Extracted records:
⟨

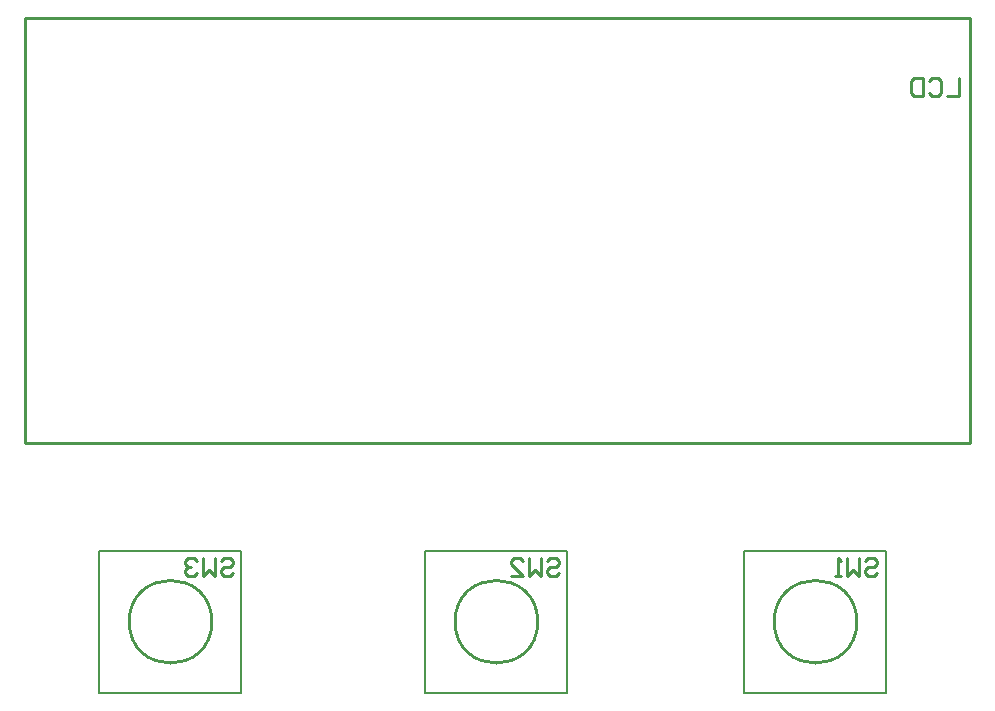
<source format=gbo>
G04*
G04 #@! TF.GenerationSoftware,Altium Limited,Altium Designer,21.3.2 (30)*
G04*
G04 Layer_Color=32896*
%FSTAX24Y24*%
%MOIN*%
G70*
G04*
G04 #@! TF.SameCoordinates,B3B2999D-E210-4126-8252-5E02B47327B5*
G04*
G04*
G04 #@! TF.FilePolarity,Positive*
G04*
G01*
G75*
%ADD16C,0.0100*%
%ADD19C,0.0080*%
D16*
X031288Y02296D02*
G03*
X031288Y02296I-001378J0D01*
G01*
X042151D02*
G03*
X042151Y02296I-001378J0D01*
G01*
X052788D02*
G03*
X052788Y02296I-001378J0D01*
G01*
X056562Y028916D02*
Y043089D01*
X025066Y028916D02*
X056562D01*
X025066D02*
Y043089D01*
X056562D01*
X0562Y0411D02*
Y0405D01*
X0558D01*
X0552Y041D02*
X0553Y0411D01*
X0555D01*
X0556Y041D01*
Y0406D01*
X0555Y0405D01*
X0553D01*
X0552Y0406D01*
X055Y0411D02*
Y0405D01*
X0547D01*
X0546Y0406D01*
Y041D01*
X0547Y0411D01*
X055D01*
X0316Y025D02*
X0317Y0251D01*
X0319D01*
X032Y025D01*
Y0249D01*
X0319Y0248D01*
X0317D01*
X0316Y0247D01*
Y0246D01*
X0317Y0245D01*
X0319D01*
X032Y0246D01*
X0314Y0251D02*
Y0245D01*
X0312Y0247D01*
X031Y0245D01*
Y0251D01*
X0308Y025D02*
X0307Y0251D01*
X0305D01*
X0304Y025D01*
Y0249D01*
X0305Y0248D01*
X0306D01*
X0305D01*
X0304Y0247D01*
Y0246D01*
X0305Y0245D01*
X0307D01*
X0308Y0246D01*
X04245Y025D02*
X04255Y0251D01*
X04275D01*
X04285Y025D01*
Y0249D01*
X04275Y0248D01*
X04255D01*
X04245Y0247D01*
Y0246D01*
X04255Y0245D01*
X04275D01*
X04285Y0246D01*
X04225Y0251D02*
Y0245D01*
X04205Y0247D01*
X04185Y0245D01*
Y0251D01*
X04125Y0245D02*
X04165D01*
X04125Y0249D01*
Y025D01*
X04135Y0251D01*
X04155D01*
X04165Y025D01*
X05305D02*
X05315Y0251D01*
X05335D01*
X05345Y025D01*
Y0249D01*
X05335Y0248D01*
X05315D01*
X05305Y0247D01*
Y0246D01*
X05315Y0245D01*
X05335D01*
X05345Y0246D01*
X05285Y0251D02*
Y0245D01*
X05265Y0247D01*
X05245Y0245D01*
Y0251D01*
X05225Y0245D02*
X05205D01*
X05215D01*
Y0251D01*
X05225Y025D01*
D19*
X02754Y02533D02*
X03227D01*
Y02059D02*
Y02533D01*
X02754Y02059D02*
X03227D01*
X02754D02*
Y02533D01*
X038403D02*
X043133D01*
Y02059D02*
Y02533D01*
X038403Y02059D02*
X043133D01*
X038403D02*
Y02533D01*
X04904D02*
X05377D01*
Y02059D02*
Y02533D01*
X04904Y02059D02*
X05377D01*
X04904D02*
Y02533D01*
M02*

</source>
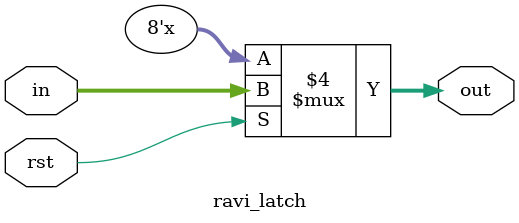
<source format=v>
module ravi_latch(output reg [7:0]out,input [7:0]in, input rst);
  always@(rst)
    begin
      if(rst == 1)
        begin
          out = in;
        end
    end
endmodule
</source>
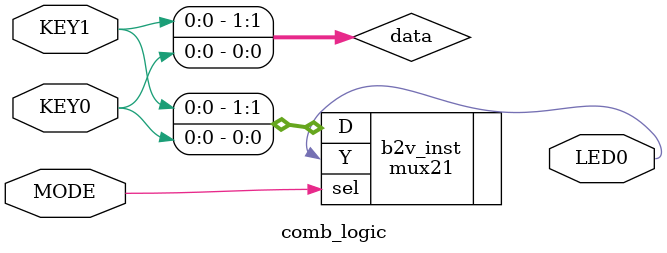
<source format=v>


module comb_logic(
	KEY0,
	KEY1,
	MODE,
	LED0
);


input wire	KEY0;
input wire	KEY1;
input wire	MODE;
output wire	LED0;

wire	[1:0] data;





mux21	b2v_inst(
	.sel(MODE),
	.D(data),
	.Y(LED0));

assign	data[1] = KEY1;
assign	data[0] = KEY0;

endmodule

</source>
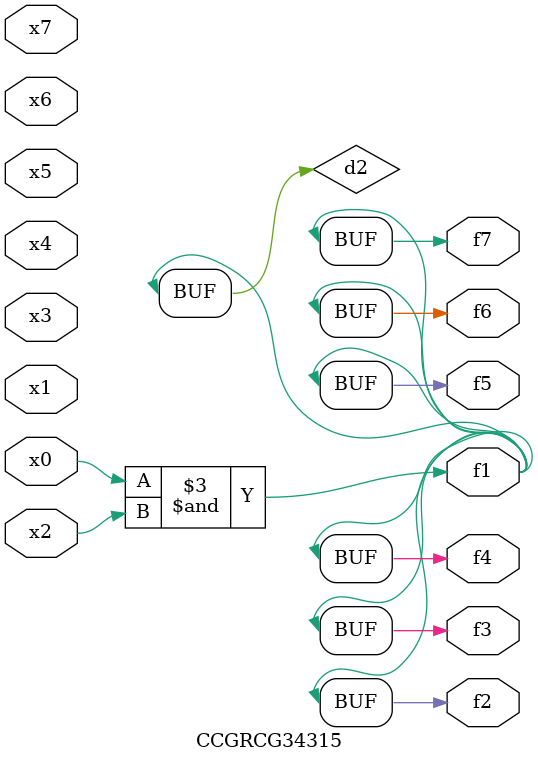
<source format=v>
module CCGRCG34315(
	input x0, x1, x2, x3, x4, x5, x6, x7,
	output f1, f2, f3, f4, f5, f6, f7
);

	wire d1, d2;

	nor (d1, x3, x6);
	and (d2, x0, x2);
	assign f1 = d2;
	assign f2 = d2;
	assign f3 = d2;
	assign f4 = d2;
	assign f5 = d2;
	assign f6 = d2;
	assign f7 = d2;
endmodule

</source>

⟩

The required output is each record above, reproduced exactly, without its pictures.

Solution below »
<source format=gbo>
G04*
G04 #@! TF.GenerationSoftware,Altium Limited,Altium Designer,21.3.2 (30)*
G04*
G04 Layer_Color=32896*
%FSTAX24Y24*%
%MOIN*%
G70*
G04*
G04 #@! TF.SameCoordinates,B3B2999D-E210-4126-8252-5E02B47327B5*
G04*
G04*
G04 #@! TF.FilePolarity,Positive*
G04*
G01*
G75*
%ADD16C,0.0100*%
%ADD19C,0.0080*%
D16*
X031288Y02296D02*
G03*
X031288Y02296I-001378J0D01*
G01*
X042151D02*
G03*
X042151Y02296I-001378J0D01*
G01*
X052788D02*
G03*
X052788Y02296I-001378J0D01*
G01*
X056562Y028916D02*
Y043089D01*
X025066Y028916D02*
X056562D01*
X025066D02*
Y043089D01*
X056562D01*
X0562Y0411D02*
Y0405D01*
X0558D01*
X0552Y041D02*
X0553Y0411D01*
X0555D01*
X0556Y041D01*
Y0406D01*
X0555Y0405D01*
X0553D01*
X0552Y0406D01*
X055Y0411D02*
Y0405D01*
X0547D01*
X0546Y0406D01*
Y041D01*
X0547Y0411D01*
X055D01*
X0316Y025D02*
X0317Y0251D01*
X0319D01*
X032Y025D01*
Y0249D01*
X0319Y0248D01*
X0317D01*
X0316Y0247D01*
Y0246D01*
X0317Y0245D01*
X0319D01*
X032Y0246D01*
X0314Y0251D02*
Y0245D01*
X0312Y0247D01*
X031Y0245D01*
Y0251D01*
X0308Y025D02*
X0307Y0251D01*
X0305D01*
X0304Y025D01*
Y0249D01*
X0305Y0248D01*
X0306D01*
X0305D01*
X0304Y0247D01*
Y0246D01*
X0305Y0245D01*
X0307D01*
X0308Y0246D01*
X04245Y025D02*
X04255Y0251D01*
X04275D01*
X04285Y025D01*
Y0249D01*
X04275Y0248D01*
X04255D01*
X04245Y0247D01*
Y0246D01*
X04255Y0245D01*
X04275D01*
X04285Y0246D01*
X04225Y0251D02*
Y0245D01*
X04205Y0247D01*
X04185Y0245D01*
Y0251D01*
X04125Y0245D02*
X04165D01*
X04125Y0249D01*
Y025D01*
X04135Y0251D01*
X04155D01*
X04165Y025D01*
X05305D02*
X05315Y0251D01*
X05335D01*
X05345Y025D01*
Y0249D01*
X05335Y0248D01*
X05315D01*
X05305Y0247D01*
Y0246D01*
X05315Y0245D01*
X05335D01*
X05345Y0246D01*
X05285Y0251D02*
Y0245D01*
X05265Y0247D01*
X05245Y0245D01*
Y0251D01*
X05225Y0245D02*
X05205D01*
X05215D01*
Y0251D01*
X05225Y025D01*
D19*
X02754Y02533D02*
X03227D01*
Y02059D02*
Y02533D01*
X02754Y02059D02*
X03227D01*
X02754D02*
Y02533D01*
X038403D02*
X043133D01*
Y02059D02*
Y02533D01*
X038403Y02059D02*
X043133D01*
X038403D02*
Y02533D01*
X04904D02*
X05377D01*
Y02059D02*
Y02533D01*
X04904Y02059D02*
X05377D01*
X04904D02*
Y02533D01*
M02*

</source>
<source format=v>
module ravi_latch(output reg [7:0]out,input [7:0]in, input rst);
  always@(rst)
    begin
      if(rst == 1)
        begin
          out = in;
        end
    end
endmodule
</source>
<source format=v>


module comb_logic(
	KEY0,
	KEY1,
	MODE,
	LED0
);


input wire	KEY0;
input wire	KEY1;
input wire	MODE;
output wire	LED0;

wire	[1:0] data;





mux21	b2v_inst(
	.sel(MODE),
	.D(data),
	.Y(LED0));

assign	data[1] = KEY1;
assign	data[0] = KEY0;

endmodule

</source>
<source format=v>
module CCGRCG34315(
	input x0, x1, x2, x3, x4, x5, x6, x7,
	output f1, f2, f3, f4, f5, f6, f7
);

	wire d1, d2;

	nor (d1, x3, x6);
	and (d2, x0, x2);
	assign f1 = d2;
	assign f2 = d2;
	assign f3 = d2;
	assign f4 = d2;
	assign f5 = d2;
	assign f6 = d2;
	assign f7 = d2;
endmodule

</source>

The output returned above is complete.